■ WHAT IS EXPECTED: Give back all the data exactly as it was written.

■ RECORDS FOR THIS EXERCISE:
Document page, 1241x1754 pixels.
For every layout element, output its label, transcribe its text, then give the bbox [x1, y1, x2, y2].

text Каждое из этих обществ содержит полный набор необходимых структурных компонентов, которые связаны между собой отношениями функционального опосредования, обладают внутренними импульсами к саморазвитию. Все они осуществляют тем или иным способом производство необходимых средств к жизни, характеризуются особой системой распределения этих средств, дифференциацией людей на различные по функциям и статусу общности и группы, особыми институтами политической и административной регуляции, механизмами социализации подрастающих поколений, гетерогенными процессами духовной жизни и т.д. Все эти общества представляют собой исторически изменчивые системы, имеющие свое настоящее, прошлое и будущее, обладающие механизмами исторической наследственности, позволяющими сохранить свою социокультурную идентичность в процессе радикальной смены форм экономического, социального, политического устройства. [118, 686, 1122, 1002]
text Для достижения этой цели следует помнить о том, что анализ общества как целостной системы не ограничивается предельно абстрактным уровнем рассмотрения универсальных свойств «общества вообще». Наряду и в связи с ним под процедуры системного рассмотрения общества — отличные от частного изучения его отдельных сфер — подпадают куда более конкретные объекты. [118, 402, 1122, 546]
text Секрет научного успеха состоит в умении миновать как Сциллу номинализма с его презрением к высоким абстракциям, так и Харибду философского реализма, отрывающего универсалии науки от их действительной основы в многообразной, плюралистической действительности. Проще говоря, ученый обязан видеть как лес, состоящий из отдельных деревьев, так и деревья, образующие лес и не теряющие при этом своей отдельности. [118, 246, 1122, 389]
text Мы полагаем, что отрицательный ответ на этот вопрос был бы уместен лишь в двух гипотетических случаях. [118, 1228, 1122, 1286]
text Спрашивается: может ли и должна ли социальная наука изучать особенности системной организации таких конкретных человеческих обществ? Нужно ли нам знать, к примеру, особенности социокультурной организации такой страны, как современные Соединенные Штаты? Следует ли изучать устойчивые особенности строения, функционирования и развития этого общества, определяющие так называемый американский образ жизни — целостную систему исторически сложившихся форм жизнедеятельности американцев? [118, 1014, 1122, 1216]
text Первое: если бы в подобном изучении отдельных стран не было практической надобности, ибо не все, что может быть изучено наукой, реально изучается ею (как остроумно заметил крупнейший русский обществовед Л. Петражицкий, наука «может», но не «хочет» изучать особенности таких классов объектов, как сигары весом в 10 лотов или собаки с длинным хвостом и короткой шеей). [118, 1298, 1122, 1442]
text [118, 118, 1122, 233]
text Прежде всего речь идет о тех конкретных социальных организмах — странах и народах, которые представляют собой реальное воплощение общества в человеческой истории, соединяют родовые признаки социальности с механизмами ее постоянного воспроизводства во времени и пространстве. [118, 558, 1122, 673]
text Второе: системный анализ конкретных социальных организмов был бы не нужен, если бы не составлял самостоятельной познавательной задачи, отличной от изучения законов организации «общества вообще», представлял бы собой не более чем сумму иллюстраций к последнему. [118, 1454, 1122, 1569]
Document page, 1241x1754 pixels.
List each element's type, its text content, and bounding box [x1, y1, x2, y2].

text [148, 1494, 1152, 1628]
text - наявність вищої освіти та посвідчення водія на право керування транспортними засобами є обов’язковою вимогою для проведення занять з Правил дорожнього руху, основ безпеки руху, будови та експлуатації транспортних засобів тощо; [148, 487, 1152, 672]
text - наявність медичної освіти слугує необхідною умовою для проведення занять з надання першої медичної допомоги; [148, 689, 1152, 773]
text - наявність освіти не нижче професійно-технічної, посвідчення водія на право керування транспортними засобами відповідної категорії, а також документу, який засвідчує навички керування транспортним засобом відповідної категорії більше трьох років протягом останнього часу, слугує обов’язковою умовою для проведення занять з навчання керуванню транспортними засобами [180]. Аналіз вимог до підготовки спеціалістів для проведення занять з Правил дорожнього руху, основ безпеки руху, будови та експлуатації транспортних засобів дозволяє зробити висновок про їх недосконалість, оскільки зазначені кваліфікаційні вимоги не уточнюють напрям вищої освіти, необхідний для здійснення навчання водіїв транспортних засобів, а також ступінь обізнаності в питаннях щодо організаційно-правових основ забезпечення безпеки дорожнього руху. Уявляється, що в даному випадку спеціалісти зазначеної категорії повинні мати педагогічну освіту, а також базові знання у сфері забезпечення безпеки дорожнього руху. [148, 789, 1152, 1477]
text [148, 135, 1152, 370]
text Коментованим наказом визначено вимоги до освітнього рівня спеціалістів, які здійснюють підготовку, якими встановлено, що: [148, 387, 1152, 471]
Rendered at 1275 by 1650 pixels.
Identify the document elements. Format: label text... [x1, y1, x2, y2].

■ ANSWER FOR THE TASK:
Document page, 1241x1754 pixels.
For every layout element, output its label, transcribe its text, then give the bbox [x1, y1, x2, y2].

text Каждое из этих обществ содержит полный набор необходимых структурных компонентов, которые связаны между собой отношениями функционального опосредования, обладают внутренними импульсами к саморазвитию. Все они осуществляют тем или иным способом производство необходимых средств к жизни, характеризуются особой системой распределения этих средств, дифференциацией людей на различные по функциям и статусу общности и группы, особыми институтами политической и административной регуляции, механизмами социализации подрастающих поколений, гетерогенными процессами духовной жизни и т.д. Все эти общества представляют собой исторически изменчивые системы, имеющие свое настоящее, прошлое и будущее, обладающие механизмами исторической наследственности, позволяющими сохранить свою социокультурную идентичность в процессе радикальной смены форм экономического, социального, политического устройства. [118, 686, 1122, 1002]
text Для достижения этой цели следует помнить о том, что анализ общества как целостной системы не ограничивается предельно абстрактным уровнем рассмотрения универсальных свойств «общества вообще». Наряду и в связи с ним под процедуры системного рассмотрения общества — отличные от частного изучения его отдельных сфер — подпадают куда более конкретные объекты. [118, 402, 1122, 546]
text Секрет научного успеха состоит в умении миновать как Сциллу номинализма с его презрением к высоким абстракциям, так и Харибду философского реализма, отрывающего универсалии науки от их действительной основы в многообразной, плюралистической действительности. Проще говоря, ученый обязан видеть как лес, состоящий из отдельных деревьев, так и деревья, образующие лес и не теряющие при этом своей отдельности. [118, 246, 1122, 389]
text Мы полагаем, что отрицательный ответ на этот вопрос был бы уместен лишь в двух гипотетических случаях. [118, 1228, 1122, 1286]
text Спрашивается: может ли и должна ли социальная наука изучать особенности системной организации таких конкретных человеческих обществ? Нужно ли нам знать, к примеру, особенности социокультурной организации такой страны, как современные Соединенные Штаты? Следует ли изучать устойчивые особенности строения, функционирования и развития этого общества, определяющие так называемый американский образ жизни — целостную систему исторически сложившихся форм жизнедеятельности американцев? [118, 1014, 1122, 1216]
text Первое: если бы в подобном изучении отдельных стран не было практической надобности, ибо не все, что может быть изучено наукой, реально изучается ею (как остроумно заметил крупнейший русский обществовед Л. Петражицкий, наука «может», но не «хочет» изучать особенности таких классов объектов, как сигары весом в 10 лотов или собаки с длинным хвостом и короткой шеей). [118, 1298, 1122, 1442]
text [118, 118, 1122, 233]
text Прежде всего речь идет о тех конкретных социальных организмах — странах и народах, которые представляют собой реальное воплощение общества в человеческой истории, соединяют родовые признаки социальности с механизмами ее постоянного воспроизводства во времени и пространстве. [118, 558, 1122, 673]
text Второе: системный анализ конкретных социальных организмов был бы не нужен, если бы не составлял самостоятельной познавательной задачи, отличной от изучения законов организации «общества вообще», представлял бы собой не более чем сумму иллюстраций к последнему. [118, 1454, 1122, 1569]
Document page, 1241x1754 pixels.
List each element's type, its text content, and bounding box [x1, y1, x2, y2].

text [148, 1494, 1152, 1628]
text - наявність вищої освіти та посвідчення водія на право керування транспортними засобами є обов’язковою вимогою для проведення занять з Правил дорожнього руху, основ безпеки руху, будови та експлуатації транспортних засобів тощо; [148, 487, 1152, 672]
text - наявність медичної освіти слугує необхідною умовою для проведення занять з надання першої медичної допомоги; [148, 689, 1152, 773]
text - наявність освіти не нижче професійно-технічної, посвідчення водія на право керування транспортними засобами відповідної категорії, а також документу, який засвідчує навички керування транспортним засобом відповідної категорії більше трьох років протягом останнього часу, слугує обов’язковою умовою для проведення занять з навчання керуванню транспортними засобами [180]. Аналіз вимог до підготовки спеціалістів для проведення занять з Правил дорожнього руху, основ безпеки руху, будови та експлуатації транспортних засобів дозволяє зробити висновок про їх недосконалість, оскільки зазначені кваліфікаційні вимоги не уточнюють напрям вищої освіти, необхідний для здійснення навчання водіїв транспортних засобів, а також ступінь обізнаності в питаннях щодо організаційно-правових основ забезпечення безпеки дорожнього руху. Уявляється, що в даному випадку спеціалісти зазначеної категорії повинні мати педагогічну освіту, а також базові знання у сфері забезпечення безпеки дорожнього руху. [148, 789, 1152, 1477]
text [148, 135, 1152, 370]
text Коментованим наказом визначено вимоги до освітнього рівня спеціалістів, які здійснюють підготовку, якими встановлено, що: [148, 387, 1152, 471]
Rendered at 1275 by 1650 pixels.
Identify the document elements. Format: label text... [x1, y1, x2, y2].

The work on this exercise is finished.